Here's a sample experiment, courtesy of the BNET article below:

 

better-leader-example

Exercise three mornings a week with spouse.

Friedman gives plenty of advice beyond the four steps. In particular I like his description of the overall experimental approach:

"...systematically designing and implementing carefully crafted experiments - doing something new for a short period to see how it affects all four domains. If an experiment doesn't work out, you stop or adjust, and little is lost. If it does work out, it's a small win; over time these add up so that your overall efforts are focused increasingly on what and who matter most. Either way, you learn more about how to lead in all parts of your life ."

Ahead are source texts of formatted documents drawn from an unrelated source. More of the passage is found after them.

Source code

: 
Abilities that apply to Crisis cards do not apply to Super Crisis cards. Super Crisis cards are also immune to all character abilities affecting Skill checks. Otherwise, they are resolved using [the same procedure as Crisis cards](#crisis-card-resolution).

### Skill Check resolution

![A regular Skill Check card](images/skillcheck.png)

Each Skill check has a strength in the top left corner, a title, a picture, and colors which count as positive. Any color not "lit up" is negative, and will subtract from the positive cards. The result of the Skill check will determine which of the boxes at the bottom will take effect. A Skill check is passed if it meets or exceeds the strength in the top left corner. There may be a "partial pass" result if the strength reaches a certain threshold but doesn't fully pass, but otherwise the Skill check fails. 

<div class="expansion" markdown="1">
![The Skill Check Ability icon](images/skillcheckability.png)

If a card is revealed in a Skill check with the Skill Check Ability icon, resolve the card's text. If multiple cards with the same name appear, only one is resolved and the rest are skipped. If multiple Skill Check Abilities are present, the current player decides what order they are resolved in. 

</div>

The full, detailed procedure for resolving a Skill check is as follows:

Finally, I love how he describes the value of the experimental mindset. One example is how framing an experiment as a trial can open doors that would otherwise be closed. Saying "Let's just try this. If it doesn't work, we'll go back to the old way or try something different" lowers resistance because the change seems less threatening. This is valuable because it's our nature to fear change. In fact my wife and I regularly use this with each other, such as when, during a kitchen remodeling when she got me to accept trying a vintage sink that initially, well, made me a little queasy. She pointed out that "It's just a little experiment" and that it was relatively reversible (standard plumbing placement meant a different one could be easily installed). The result: It worked out fine. In my case I suggested we experiment with a couch in the kitchen, an idea she despised but came to love. Give it a try!

Overall, I highly recommend Friedman's work. His book is my next read.